International Identifier for serials
and other continuing resources, in the electronic and print world

SciELO 20 Years Conference – an innovative and participative Forum on the Future of Scholarly Communication

The celebration of the twentieth anniversary of SciELO in 2018 will culminate in the week of September 24-28 with meetings of the SciELO Network and the SciELO 20 Years International Conference. This Conference will discuss 12 main themes organized into four programmatic lines that will address the trends, innovations, methodologies and technologies that are shaping the future of research communication and the key functions of journals.

Learn more at www.scielo20.org/en/.

Blockchain for Research – Perspectives on a New Paradigm for Scholarly Communication

This report will zoom in on the potential of blockchain to transform scholarly communication and research in general. It will highlight how blockchain can touch many critical aspects of scholarly communication. Moreover, blockchain could change the role of publishers in the future. The report shows that this technology has the potential to solve some of the most prominent issues such as those around costs, openness, and universal accessibility to scientific information.

Digital Science Launches Dimensions Platform with Free Discovery for OA Citations

Digital Science debuted Dimensions, an innovating research information database that links publications, grants, policy, data and metrics with a highly curated and strongly normalized data frame. The free core version of the platform  delivers access to over 9 million open access articles, as well as 860 million abstracts and citations, accompanied with top line altmetrics information. Both paid versions Dimensions Plus and Dimensions Analytics provide full access to the platform’s underlying content and additional features. Built using real-world use cases, it combines advanced concept extraction, natural language processing, categorization and complex machine learning to create a flexible and robust tool that meets the most demanding modern research needs. This blog post gets into deeper technological details.

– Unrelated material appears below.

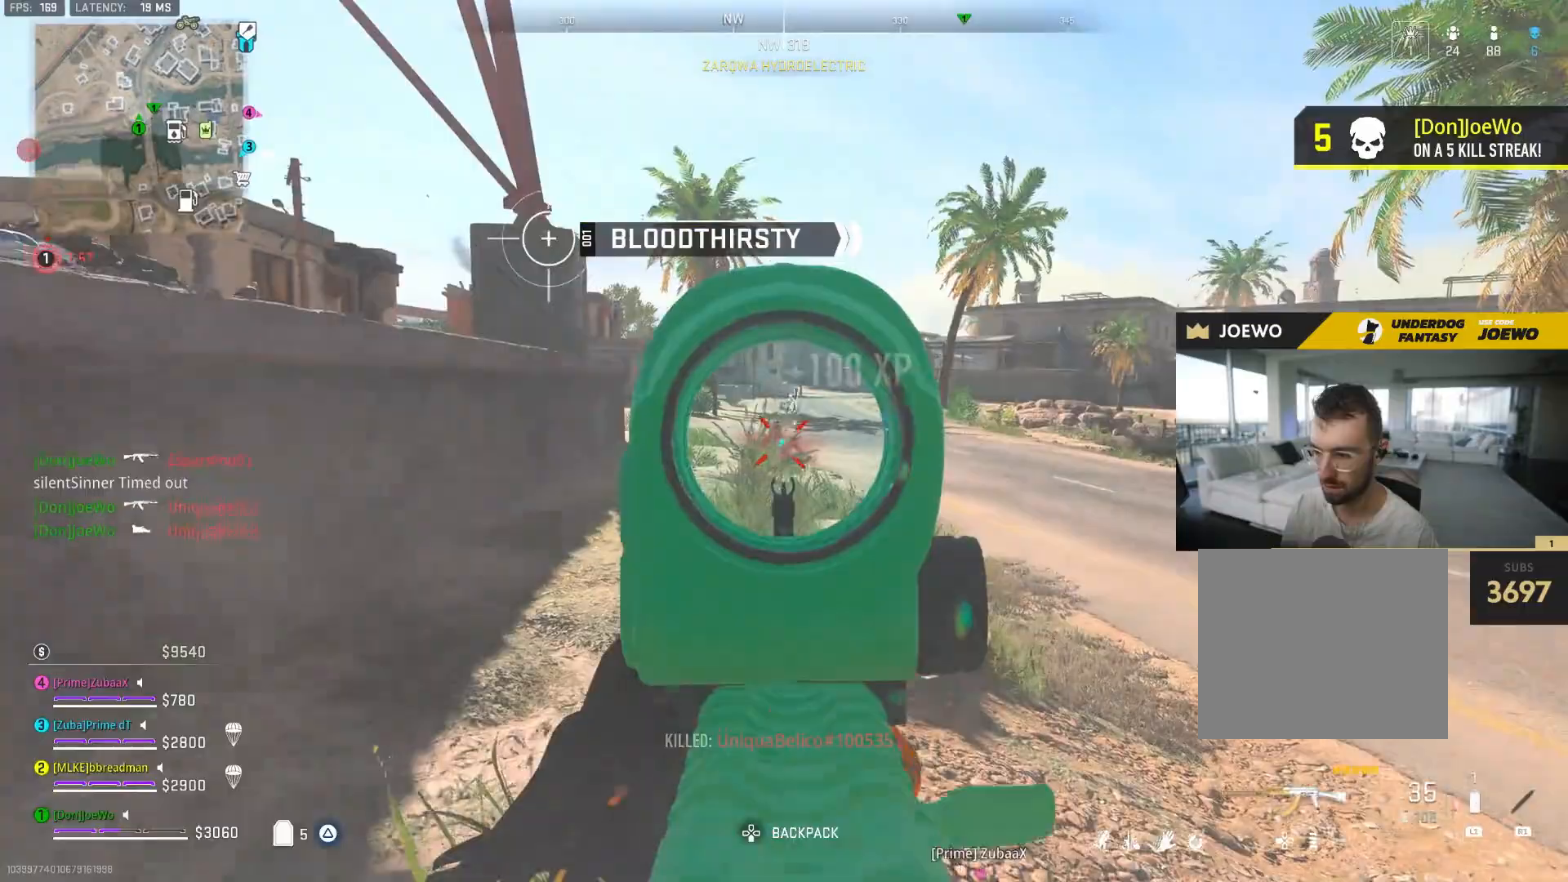
{"dt_ms": 500, "buttons": ["SQUARE"], "left_stick": "down-left", "right_stick": "left", "events": [[150, "left_stick", "down-left"], [167, "TRIANGLE", "down"], [183, "L2", "up"], [250, "TRIANGLE", "up"], [367, "right_stick", "left"], [467, "SQUARE", "down"]]}
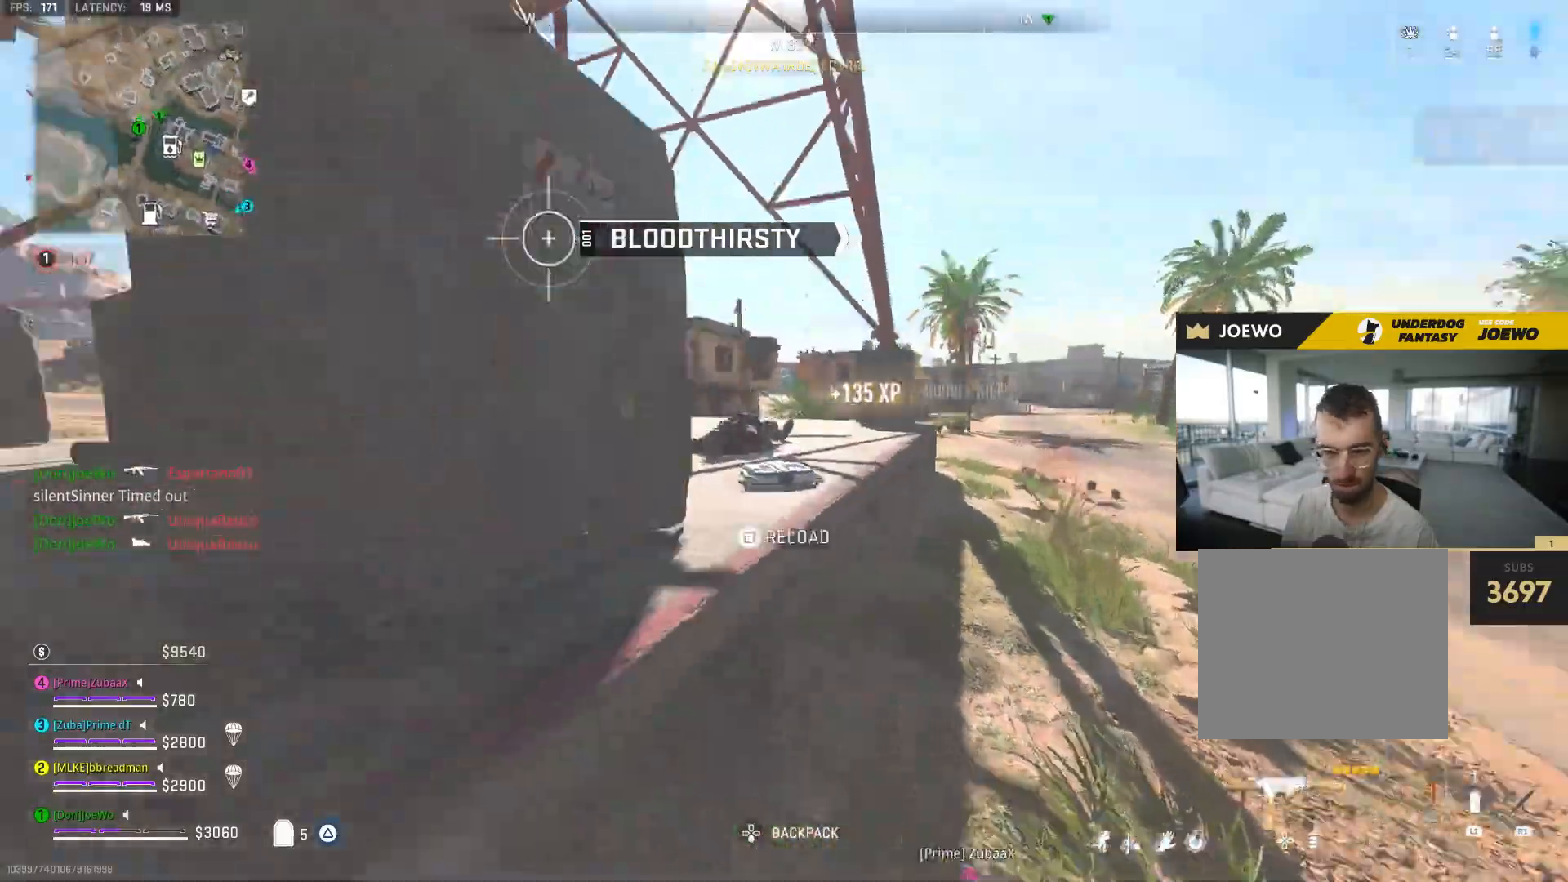
{"dt_ms": 500, "buttons": [], "left_stick": "down-right", "right_stick": "up-right", "events": [[50, "SQUARE", "up"], [50, "left_stick", "left"], [133, "SQUARE", "down"], [150, "right_stick", "center"], [167, "left_stick", "up-left"], [217, "SQUARE", "up"], [483, "left_stick", "down-right"], [500, "right_stick", "up-right"]]}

Predatory publishing from a Global South Perspective

Reggie Raju, Deputy Director of Research and Learning Services at the University of Cape Town (UCT), South Africa, is interrogating the concept of predatory publishing. He alerts on the significant damage caused by the unilateral definition and the application of extremely generalized criteria. Time has come to develop inclusive open access practises. It is proposed that the Library Publishing Coalition develops a white paper that can help wipe out the vestiges of the Beall’s list and develop an inclusive set of criteria for acceptable research publications.

Principles of Transparency and Best Practice in Scholarly Publishing

The Committee on Publication Ethics (COPE), the Directory of Open Access Journals (DOAJ), the Open Access Scholarly Publishers Association (OASPA), and the World Association of Medical Editors (WAME) are scholarly organisations that have collaborated to identify principles of transparency and best practice for scholarly publications. The third version of the Principles was published in January 2018 as a work in progress.

A New Citation Database Launched: Digital Science’s Dimensions

Looking at the two most complete researcher workflow portfolios, those owned by Digital Science and Elsevier, one of the glaring differences has been Digital Science’s lack of a citation database to compete with Elsevier’s Scopus. Digital Science announced Dimensions, a new product that includes a citation database, a research analytics suite, and streamlined article discovery and access. Roger C. Schonfeld, Director of Ithaka S+R’s Library and Scholarly Communication program, highlights the major features and differences compared to digital Science’s main competitors. He concludes that innovation and competition in this market is ultimately good for scientists themselves, their universities, and science itself.

The Nordic List: a common registry of research publication channels

Since 2015, the Nordic countries have been collaborating on a common registry of authorized research publication channels. In early December 2017, the Nordic List Steering Group met to define hosting and access rights.

This joined list will be consisting of top level bibliographic data on journals, series and publishers collected from the national registries. Notably, ISSN is used for matching the national registries in joined list. The participating organizations will use the Nordic List to gather and compare data in order to reduce and share the costs of maintaining and validating the bibliographic data and to provide higher quality.

Digital journals of Library and Information Science assessed in the light of Latindex new quality criteria of Latindex

The results of the application of the new editorial quality criteria of the Latindex Catalogue to a selection of Latin American journals specialized in Library and Information Science are presented. The results show a compliance greater than 90% in 25 of the 38 characteristics, evidencing a high degree of standardization in the journals of these disciplines. Nonetheless, some criteria that underwent adjustments in the new methodology faced difficulties to be fulfilled. When analyzing by groups of characteristics, it was found that the set of features inherent to online journals had the lowest percentage of compliance.